*Directions for this task*.
Copy every line of the data below word for word. Keep the original line breaks and leave nothing out.

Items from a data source
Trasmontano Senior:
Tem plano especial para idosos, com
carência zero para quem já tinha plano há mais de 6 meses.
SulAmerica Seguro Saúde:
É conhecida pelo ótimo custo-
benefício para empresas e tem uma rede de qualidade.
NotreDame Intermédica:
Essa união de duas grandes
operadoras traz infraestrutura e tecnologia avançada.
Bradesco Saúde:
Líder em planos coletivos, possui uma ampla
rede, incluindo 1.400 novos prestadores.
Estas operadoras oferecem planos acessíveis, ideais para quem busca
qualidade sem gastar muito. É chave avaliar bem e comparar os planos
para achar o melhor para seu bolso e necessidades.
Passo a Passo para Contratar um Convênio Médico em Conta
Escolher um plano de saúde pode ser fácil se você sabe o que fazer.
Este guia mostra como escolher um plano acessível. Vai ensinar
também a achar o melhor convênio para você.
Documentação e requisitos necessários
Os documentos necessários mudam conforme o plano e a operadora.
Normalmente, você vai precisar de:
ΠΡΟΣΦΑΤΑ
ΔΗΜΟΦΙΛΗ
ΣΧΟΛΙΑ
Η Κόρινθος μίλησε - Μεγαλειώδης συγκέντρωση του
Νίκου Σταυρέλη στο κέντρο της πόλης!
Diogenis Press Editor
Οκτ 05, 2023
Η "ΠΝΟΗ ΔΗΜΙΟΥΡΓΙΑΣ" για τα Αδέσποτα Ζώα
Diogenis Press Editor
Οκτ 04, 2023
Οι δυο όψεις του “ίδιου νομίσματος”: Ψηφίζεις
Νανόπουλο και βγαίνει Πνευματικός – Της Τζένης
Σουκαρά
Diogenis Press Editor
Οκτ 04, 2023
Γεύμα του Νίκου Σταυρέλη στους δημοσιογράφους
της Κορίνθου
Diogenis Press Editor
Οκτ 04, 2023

*Expected output*.
Trasmontano Senior:
Tem plano especial para idosos, com
carência zero para quem já tinha plano há mais de 6 meses.
SulAmerica Seguro Saúde:
É conhecida pelo ótimo custo-
benefício para empresas e tem uma rede de qualidade.
NotreDame Intermédica:
Essa união de duas grandes
operadoras traz infraestrutura e tecnologia avançada.
Bradesco Saúde:
Líder em planos coletivos, possui uma ampla
rede, incluindo 1.400 novos prestadores.
Estas operadoras oferecem planos acessíveis, ideais para quem busca
qualidade sem gastar muito. É chave avaliar bem e comparar os planos
para achar o melhor para seu bolso e necessidades.
Passo a Passo para Contratar um Convênio Médico em Conta
Escolher um plano de saúde pode ser fácil se você sabe o que fazer.
Este guia mostra como escolher um plano acessível. Vai ensinar
também a achar o melhor convênio para você.
Documentação e requisitos necessários
Os documentos necessários mudam conforme o plano e a operadora.
Normalmente, você vai precisar de:
ΠΡΟΣΦΑΤΑ
ΔΗΜΟΦΙΛΗ
ΣΧΟΛΙΑ
Η Κόρινθος μίλησε - Μεγαλειώδης συγκέντρωση του
Νίκου Σταυρέλη στο κέντρο της πόλης!
Diogenis Press Editor
Οκτ 05, 2023
Η "ΠΝΟΗ ΔΗΜΙΟΥΡΓΙΑΣ" για τα Αδέσποτα Ζώα
Diogenis Press Editor
Οκτ 04, 2023
Οι δυο όψεις του “ίδιου νομίσματος”: Ψηφίζεις
Νανόπουλο και βγαίνει Πνευματικός – Της Τζένης
Σουκαρά
Diogenis Press Editor
Οκτ 04, 2023
Γεύμα του Νίκου Σταυρέλη στους δημοσιογράφους
της Κορίνθου
Diogenis Press Editor
Οκτ 04, 2023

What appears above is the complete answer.